3. D'autre part, selon l'article 3 de la directive 2001/51 du 28 juin 2001 complétant les stipulations précitées, les Etats membres prennent les mesures nécessaires pour imposer aux transporteurs l'obligation de trouver immédiatement le moyen de réacheminer les ressortissants de pays tiers dont l'entrée dans l'espace Schengen est refusée. Adopté pour la transposition de cette directive, l'article L. 213-4 du code de l'entrée et du séjour des étrangers et du droit d'asile dispose, dans sa version applicable au litige : " Lorsque l'entrée en France est refusée à un étranger non ressortissant d'un Etat membre de l'Union européenne, l'entreprise de transport aérien ou maritime qui l'a acheminé est tenue de ramener sans délai, à la requête des autorités chargées du contrôle des personnes à la frontière, cet étranger au point où il a commencé à utiliser le moyen de transport de cette entreprise, ou, en cas d'impossibilité, dans l'Etat qui a délivré le document de voyage avec lequel il a voyagé ou en tout autre lieu où il peut être admis ". En vertu de de l'article L. 625-7 du même code, dans sa version applicable au litige, la méconnaissance de cette obligation est punie d'une amende d'un montant maximal de 30 000 euros.
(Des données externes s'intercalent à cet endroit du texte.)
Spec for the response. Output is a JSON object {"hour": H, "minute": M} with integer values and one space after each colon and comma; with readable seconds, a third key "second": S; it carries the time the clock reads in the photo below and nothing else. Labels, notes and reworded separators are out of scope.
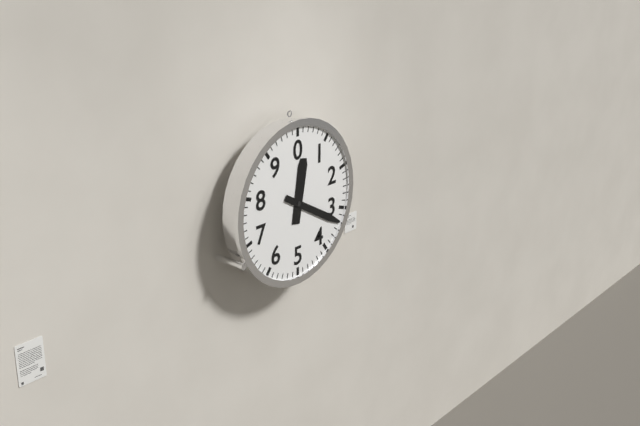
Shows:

4. Enfin, aux termes de l'article L. 6522-3 du code des transports : " Le commandant de bord a autorité sur toutes les personnes embarquées. Il a la faculté de débarquer toute personne parmi l'équipage ou les passagers, ou toute partie du chargement, qui peut présenter un danger pour la sécurité, la santé, la salubrité ou le bon ordre à bord de
l'aéronef ". Aux termes de l'annexe III au règlement n° 859/2008 de la Commission du
20 août 2008 modifiant le règlement n° 3922/91 du Conseil en ce qui concerne les règles techniques et procédures administratives communes applicables au transport commercial par avion : " OPS 1085. Responsabilité de l'équipage / Le commandant de bord (...) a le droit de refuser de transporter des passagers non admis, des personnes expulsées ou des personnes en état d'arrestation si leur transport présente un risque quelconque pour la sécurité de l'avion ou de ses occupants " (...) OPS 1265. Transport de passagers non admissibles, refoulés ou de personnes en détention. / L'exploitant doit établir des procédures pour le transport de passagers non admissibles, refoulés ou de personnes en détention afin d'assurer la sécurité de l'avion et de ses occupants. Le transport d'une de ces personnes doit être notifié au commandant de bord ".
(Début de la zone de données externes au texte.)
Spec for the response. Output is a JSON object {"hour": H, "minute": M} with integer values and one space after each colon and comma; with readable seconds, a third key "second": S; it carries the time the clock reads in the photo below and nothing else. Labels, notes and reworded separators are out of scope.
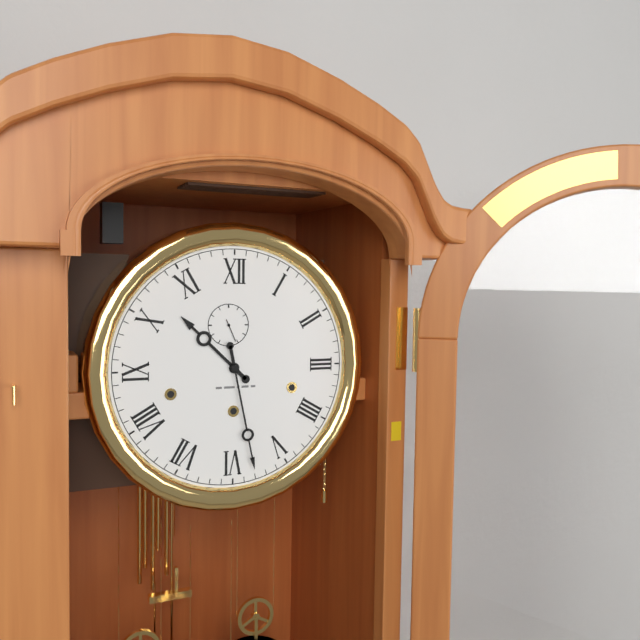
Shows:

5. Il résulte de ces dispositions que les entreprises de transport aérien sont tenues d'assurer sans délai, à la requête des services de police aux frontières, le réacheminement des étrangers dont l'entrée a été refusée. A cette fin, elles sont notamment tenues d'établir des procédures internes permettant d'assurer la sécurité des aéronefs et de leurs occupants lors du transport de passagers non admissibles ou refoulés. Cette obligation s'impose aux compagnies aériennes nonobstant la faculté donnée au commandant de bord par l'article L. 6522-3 du code des transports de débarquer toute personne présentant un danger pour la sécurité, la santé, la salubrité ou le bon ordre à bord de l'aéronef. Les difficultés particulières rencontrées par les entreprises de transport dans la mise en œuvre des opérations de réacheminement ne sauraient avoir pour effet de délier ces entreprises de leurs obligations mais peuvent être prises en compte pour la détermination du montant de la sanction qui leur est infligée, et peuvent même justifier, notamment en cas d'impossibilité établie de réacheminer le passager en raison de son comportement et des exigences de la sécurité à bord, que ne leur soit infligée aucune sanction. Pour fixer le montant de la sanction prévue par l'article L. 625-7 du code de l'entrée et du séjour des étrangers et du droit d'asile, l'administration doit prendre en compte, notamment, le comportement du passager et les diligences accomplies par l'entreprise pour respecter ses obligations, au nombre desquelles figure la mise en place de procédures de réacheminement.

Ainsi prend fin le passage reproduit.